The power that heals and makes whole, that blesses us and sets us free.
What dubious blessings are these! Jesus here calls upon his disciples
and us so to identify with the multitudes in their need that we are no longer
the “poor in spirit” addressed in Matthew’s version of this sermon, but we are
the poor ourselves! We are the hungry! We are the weeping! We
are the hated, excluded, reviled, and defamed because of Jesus! We are
those who not only trust in God among other powers of this world, but we are
those whose trust IS God alone! We trust in the love of God to prevail
over every other power.
Only in this trust do we stand with the prophets who give vision and voice to
a new way of seeing and doing in all the world. Our goal is not to be rich.
Our goal is not to be fully fed. Our goal is not even to laugh and be glad.
Our goal is to love God with our whole hearts, and minds, and bodies, and souls
– and to love our neighbors, all our neighbors, with the love God in Jesus has come
to love us! The love we in Jesus and Jesus in us may even find for ourselves.
And then we may be truly amazed and set free by how little else we find we finally
need.
Our brother John Dodson, retired pastor and recent consultant on fund-raising
and -developing, has offered his services to us through our next capital
campaign. We plan to begin Easter – speaking of freedom days! – to find
the continuing funding to help this wonderful building of ours serve others and
us as fully as it can. John inspires us by the example of his own life and
faith. In the last two years he has passed through serious illness and the
sudden death of his wife Sue.
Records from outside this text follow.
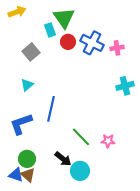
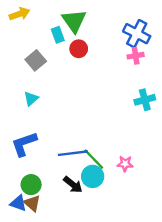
blue cross: (92, 43) -> (137, 34), moved
blue line: (51, 109) -> (73, 153), moved, turned 70
cyan circle: (80, 171) -> (93, 176), moved

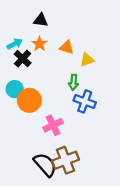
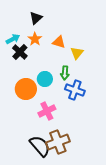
black triangle: (41, 20) -> (36, 18), turned -48
yellow triangle: (87, 60) -> (77, 53), turned -32
cyan circle: (15, 89) -> (45, 79), moved

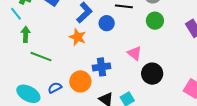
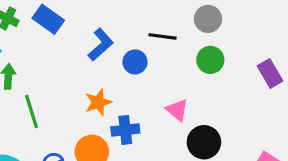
orange star: (78, 37) -> (98, 102), moved, turned 30
green line: (41, 57) -> (32, 112), turned 50

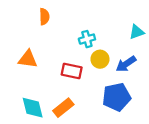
He witnesses to how his losses have led him
to see that now his spiritual purpose in life is to proceed with such gratitude
and generosity as to give away everything – everything! -- before he dies.
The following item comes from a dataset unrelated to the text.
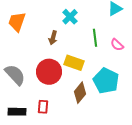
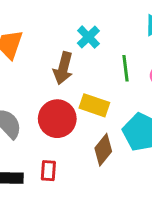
brown arrow: (53, 38) -> (63, 68), size x1.5

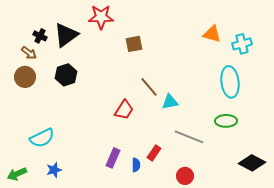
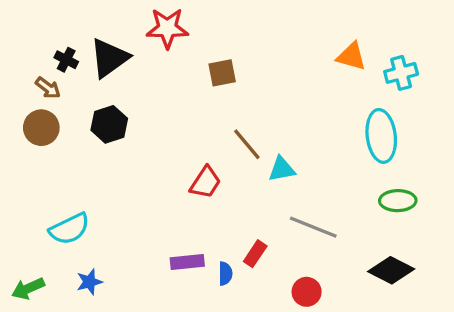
green ellipse: (226, 121) -> (398, 201), moved
purple rectangle: (113, 158) -> (187, 262), turned 60
black diamond: (252, 163) -> (391, 270), moved

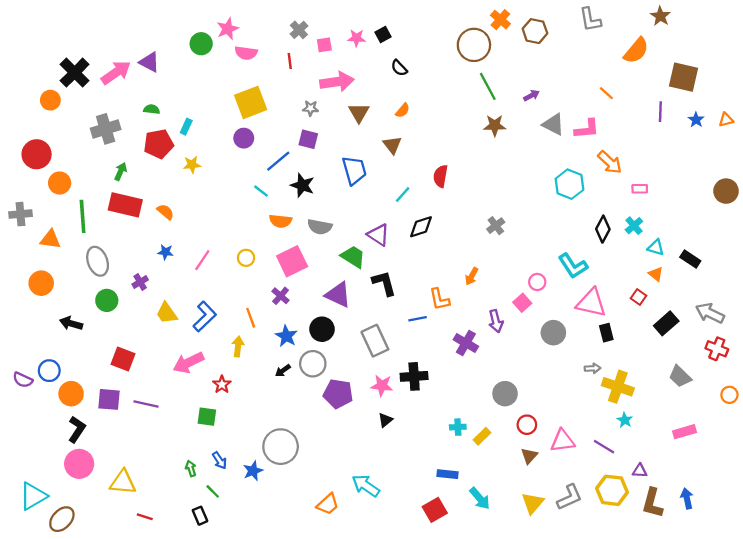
John shared with our campaign planning team – we are open to others who want
to help! – his Christmas card of this past year. Talk about the love of St.
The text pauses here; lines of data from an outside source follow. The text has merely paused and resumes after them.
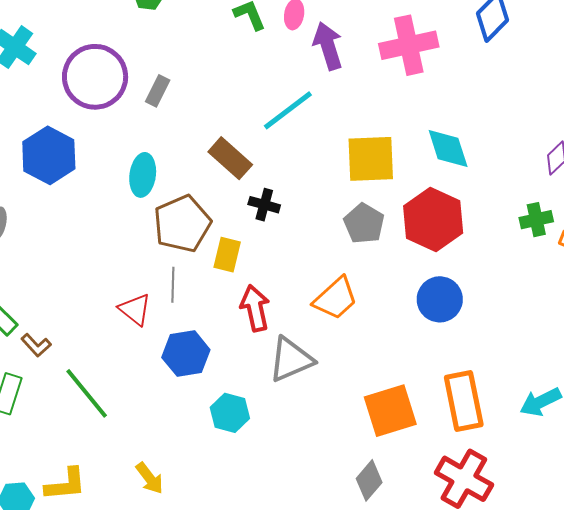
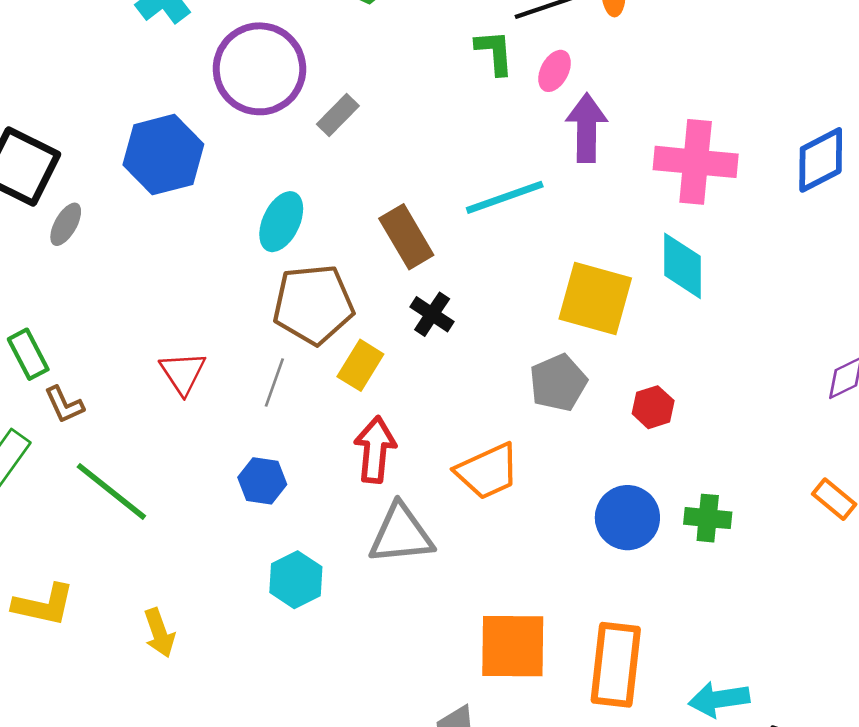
cyan diamond: (448, 149) -> (682, 266), moved
red hexagon: (433, 219) -> (653, 407), size x0.5
green cross: (536, 220) -> (708, 518), moved
red triangle: (135, 309) -> (183, 373), moved
blue hexagon: (186, 354) -> (262, 481), size x0.7
green line: (87, 393) -> (111, 491), turned -30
Valentine, the love of love itself, love of the leadings of deviant hearts and the
learning of dubious blessings –
“This doesn’t sound like the usual Christmas letter,” John acknowledges, “but
then this is not a usual time or place for me. I want to end this letter with
some things you already know; I thought I did too. They take extraordinary
courage.“
- Go as gently as you can, cease criticism of others, listen more.
- Learn that kindness has the power to heal. Negativity destroys.
- Begin each day by saying, ‘Today is a great day to die.’
[ Live each day as fully and freely as if it were the last! ]
- Always ask forgiveness and give it even when not asked.
Do these things and you will be amazed at the power you generate.
With a heart full of love, [signed] John.” Amen.